— Extracted page text data —
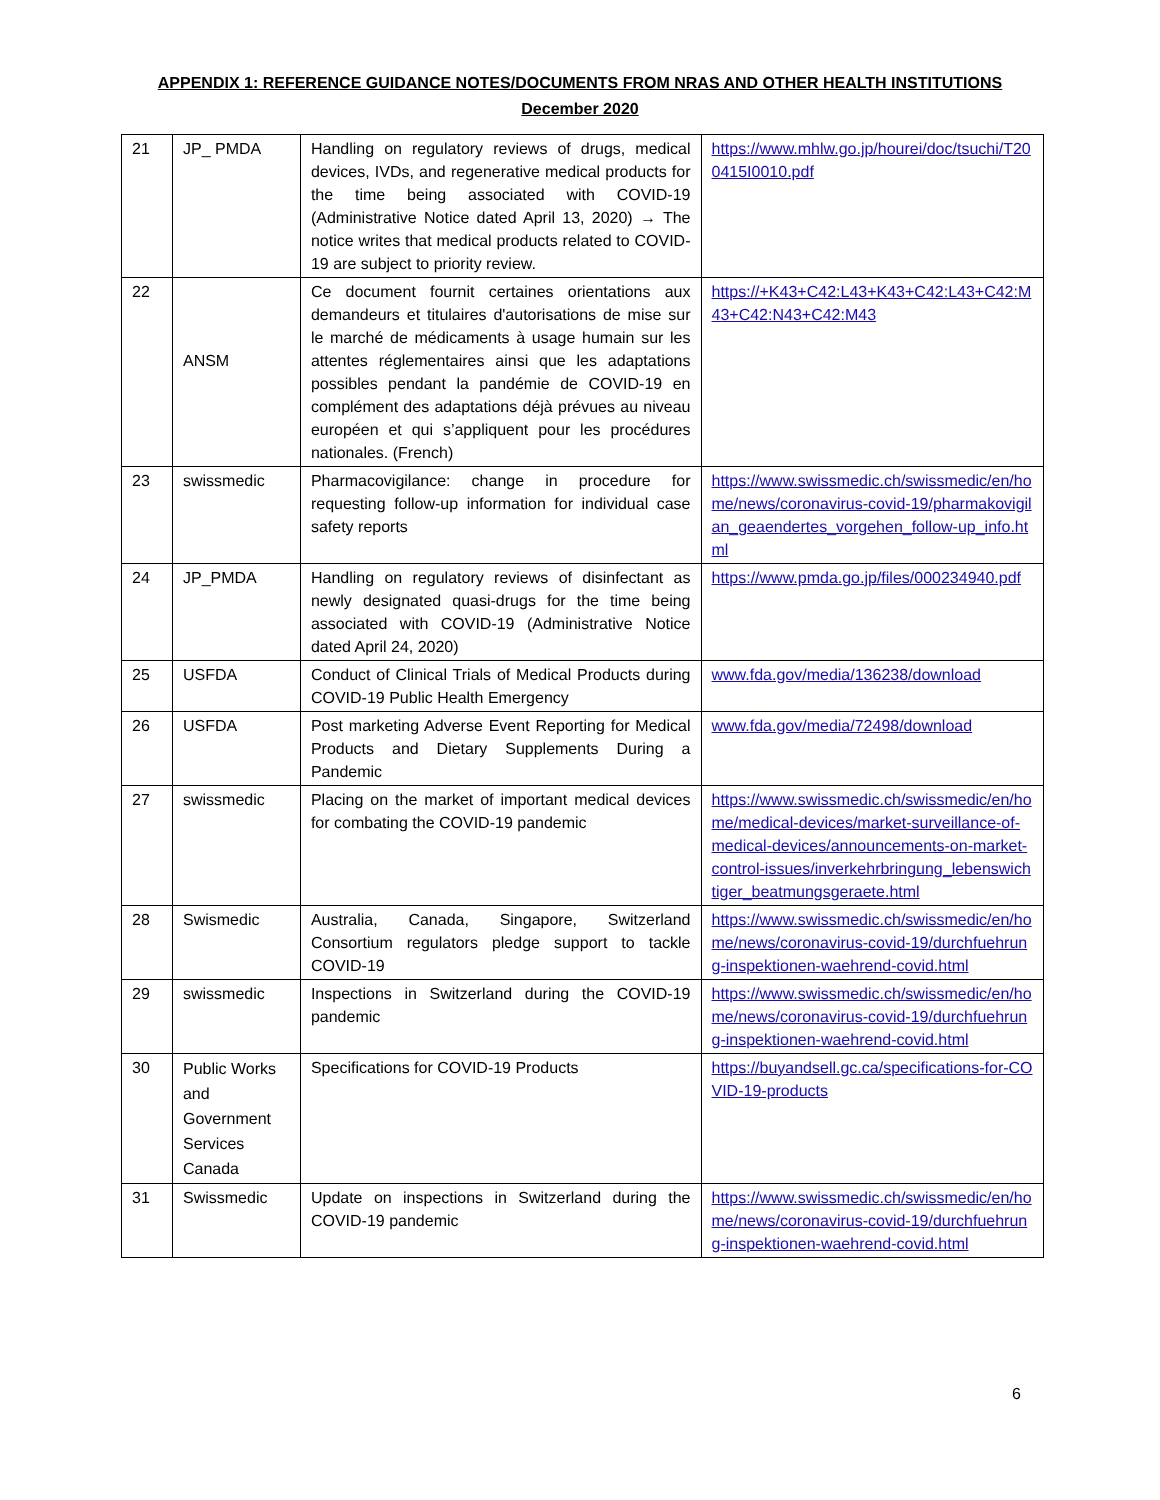APPENDIX 1: REFERENCE GUIDANCE NOTES/DOCUMENTS FROM NRAS AND OTHER HEALTH INSTITUTIONS
December 2020
| 21 | JP_ PMDA | Handling on regulatory reviews of drugs, medical devices, IVDs, and regenerative medical products for the time being associated with COVID-19 (Administrative Notice dated April 13, 2020) → The notice writes that medical products related to COVID-19 are subject to priority review. | https://www.mhlw.go.jp/hourei/doc/tsuchi/T200415I0010.pdf |
| 22 | ANSM | Ce document fournit certaines orientations aux demandeurs et titulaires d'autorisations de mise sur le marché de médicaments à usage humain sur les attentes réglementaires ainsi que les adaptations possibles pendant la pandémie de COVID-19 en complément des adaptations déjà prévues au niveau européen et qui s’appliquent pour les procédures nationales. (French) | https://+K43+C42:L43+K43+C42:L43+C42:M43+C42:N43+C42:M43 |
| 23 | swissmedic | Pharmacovigilance: change in procedure for requesting follow-up information for individual case safety reports | https://www.swissmedic.ch/swissmedic/en/home/news/coronavirus-covid-19/pharmakovigilan_geaendertes_vorgehen_follow-up_info.html |
| 24 | JP_PMDA | Handling on regulatory reviews of disinfectant as newly designated quasi-drugs for the time being associated with COVID-19 (Administrative Notice dated April 24, 2020) | https://www.pmda.go.jp/files/000234940.pdf |
| 25 | USFDA | Conduct of Clinical Trials of Medical Products during COVID-19 Public Health Emergency | www.fda.gov/media/136238/download |
| 26 | USFDA | Post marketing Adverse Event Reporting for Medical Products and Dietary Supplements During a Pandemic | www.fda.gov/media/72498/download |
| 27 | swissmedic | Placing on the market of important medical devices for combating the COVID-19 pandemic | https://www.swissmedic.ch/swissmedic/en/home/medical-devices/market-surveillance-of-medical-devices/announcements-on-market-control-issues/inverkehrbringung_lebenswichtiger_beatmungsgeraete.html |
| 28 | Swismedic | Australia, Canada, Singapore, Switzerland Consortium regulators pledge support to tackle COVID-19 | https://www.swissmedic.ch/swissmedic/en/home/news/coronavirus-covid-19/durchfuehrung-inspektionen-waehrend-covid.html |
| 29 | swissmedic | Inspections in Switzerland during the COVID-19 pandemic | https://www.swissmedic.ch/swissmedic/en/home/news/coronavirus-covid-19/durchfuehrung-inspektionen-waehrend-covid.html |
| 30 | Public Works and Government Services Canada | Specifications for COVID-19 Products | https://buyandsell.gc.ca/specifications-for-COVID-19-products |
| 31 | Swissmedic | Update on inspections in Switzerland during the COVID-19 pandemic | https://www.swissmedic.ch/swissmedic/en/home/news/coronavirus-covid-19/durchfuehrung-inspektionen-waehrend-covid.html |
6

— The problem —
Scan the lines above for "USFDA" and state how many match, nothing more.

— Solution —
2